Yeah I'm getting some good STJ/ E1 vibes from all this. While I don't have copius experience with STJs I do have lots of SFJ experience, and he screams both "SJ" and "not F" to me. I could see him being an ISTJ if he was raised/ influenxed by extroverts tgat had no patience for introversiob and thus he picked it up and does the same to other I types. ESTJ undergoing stress/ grip could also potentially explain his introverted tendancies - going home early because he's sick/ tired of people. Might depend what they're tiring him out from. (Maybe it's less about receiving too much energy input from partygoers and more about them having what he sees as crappy or nonsensical political or cultural views and he can't get through to them and doesn't want to bother anymore. That's kind of a limited example but anyway.)

I suppose his struggle with recognizing/ expressing emotions could be ESTJ (inferior Fi), or a not yet properly developed ISTJ. That thing about deliberately embarrassing people as a teaching tool screams underdeveloped F to me. I'm guessing inferior.

That thing aboit him listening to your advice about not being overly critical of people who could become more self destructive is a good thing. Even.though it initially countered his own view, he's open to outside feedback by trusted people when it's necessary (possible Te that gets sent into Si to catalogue and recollect it later). 
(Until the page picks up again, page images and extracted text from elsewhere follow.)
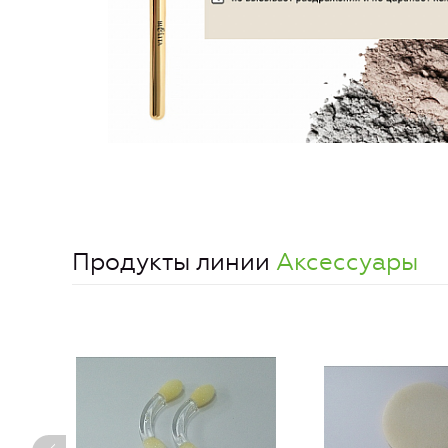
Продукты линии
Аксессуары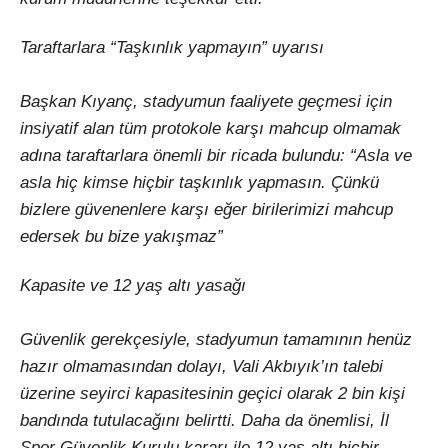
Taraftarlara “Taşkınlık yapmayın” uyarısı
Başkan Kıyanç, stadyumun faaliyete geçmesi için
insiyatif alan tüm protokole karşı mahcup olmamak
adına taraftarlara önemli bir ricada bulundu: “Asla ve
asla hiç kimse hiçbir taşkınlık yapmasın. Çünkü
bizlere güvenenlere karşı eğer birilerimizi mahcup
edersek bu bize yakışmaz”
Kapasite ve 12 yaş altı yasağı
Güvenlik gerekçesiyle, stadyumun tamamının henüz
hazır olmamasından dolayı, Vali Akbıyık’ın talebi
üzerine seyirci kapasitesinin geçici olarak 2 bin kişi
bandında tutulacağını belirtti. Daha da önemlisi, İl
Spor Güvenlik Kurulu kararı ile 12 yaş altı hiçbir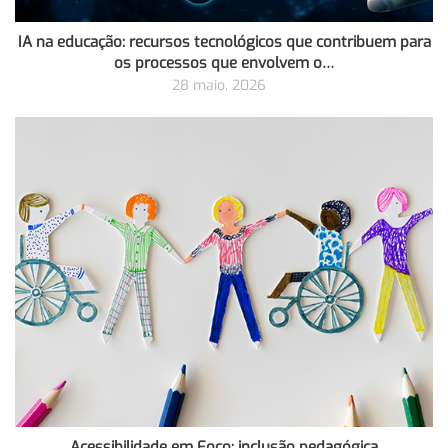
IA na educação: recursos tecnológicos que contribuem para
os processos que envolvem o…
28 maio, 2026
Acessibilidade em Foco: inclusão pedagógica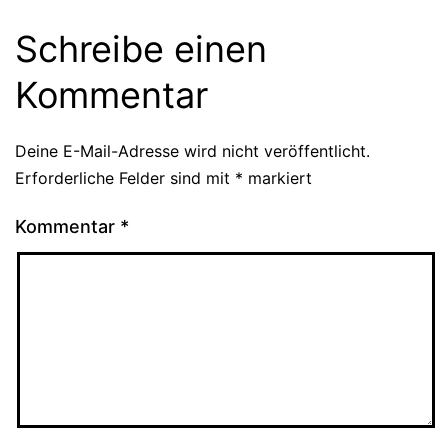
Schreibe einen
Kommentar
Deine E-Mail-Adresse wird nicht veröffentlicht.
Erforderliche Felder sind mit
*
markiert
Kommentar
*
Overall he sounds like a pretty cool guy to me.


----------



## HiKids (Nov 25, 2019)

ENFPurpleKitti said:


> Yeah I'm getting some good STJ/ E1 vibes from all this. While I don't have copius experience with STJs I do have lots of SFJ experience, and he screams both "SJ" and "not F" to me. I could see him being an ISTJ if he was raised/ influenxed by extroverts tgat had no patience for introversiob and thus he picked it up and does the same to other I types. ESTJ undergoing stress/ grip could also potentially explain his introverted tendancies - going home early because he's sick/ tired of people. Might depend what they're tiring him out from. (Maybe it's less about receiving too much energy input from partygoers and more about them having what he sees as crappy or nonsensical political or cultural views and he can't get through to them and doesn't want to bother anymore. That's kind of a limited example but anyway.)
> 
> I suppose his struggle with recognizing/ expressing emotions could be ESTJ (inferior Fi), or a not yet properly developed ISTJ. That thing about deliberately embarrassing people as a teaching tool screams underdeveloped F to me. I'm guessing inferior.
> 
> ...


Thank you for your input! It really helps!  
I defiantly am going to miss him.

I was just curious because I got along so well- even though a lot of people don't. 
I really like how MBTI can show the good in people and explain why we struggle with certain things. Its kind of an amazing little human cheat sheet lolol


----------



## Shale (Jan 17, 2012)

HiKids said:


> Okay- so I'm trying to type a relative of mine and i'm having a really hard time trying to figure out their type. Can you help me figure out which mbti? I can't tell if they are ENTJ, ENTP, ISFJ, ISTP or something else??
> 
> -----------------------------------------------------------------------------------------------------------------------
> 
> ...


I bold typed everything that is similar to my iSTj husband. I am an ISFJ female, I definitely do not think he is an ISFJ. Some of the non-bolded types I think are just out of conditioning from this person's environment. Though my husband is an ISTJ, he is a people person and gets along well with everyone (he probably is closer to 50/50 extrovert/introvert.) ISTJs do exude a quiet leadership or dominate position, without stating so. They are extremely mentally strong individuals, which can be intimidating to those who have not achieved mental strength. He is organized where he needs to be organized, or keeps a schedule where he needs to keep a schedule. Otherwise, he enjoys the flow of life.

You have to consider what is type and what is environmental conditioning. The way he reacts to others is environmental conditioning. For instance, ISTJs may have trouble articulating their feelings ... especially when an event sparks them to feel a certain way, they attempt to remain as logical as possible. There are times in life, you can't bring logic to the table in dealing with others (compassion, empathy in listening to others.) He will often come to me and ask me my opinion before he says something as he is aware he may not say the right thing (but honestly, that doesn't happen often ... he's a great listener when his friends need an ear, as uncomfortable as it might make him.)


----------



## lilysocks (Nov 7, 2012)

HiKids said:


> its super hard to tell if this person is an E or I. When out in public he doesn't seem to have the same social anxiety like I do when I talk to people.


fwiw, social anxiety isn't necessarily part of introversion. so perhaps that is confusing the picture for you. 



> And he doesn't care what people think of him- so he could call you fat to your face and not really care if he hurt your feelings or not.


this isn't "not caring what people think of him". it's not caring how his words make people feel.


----------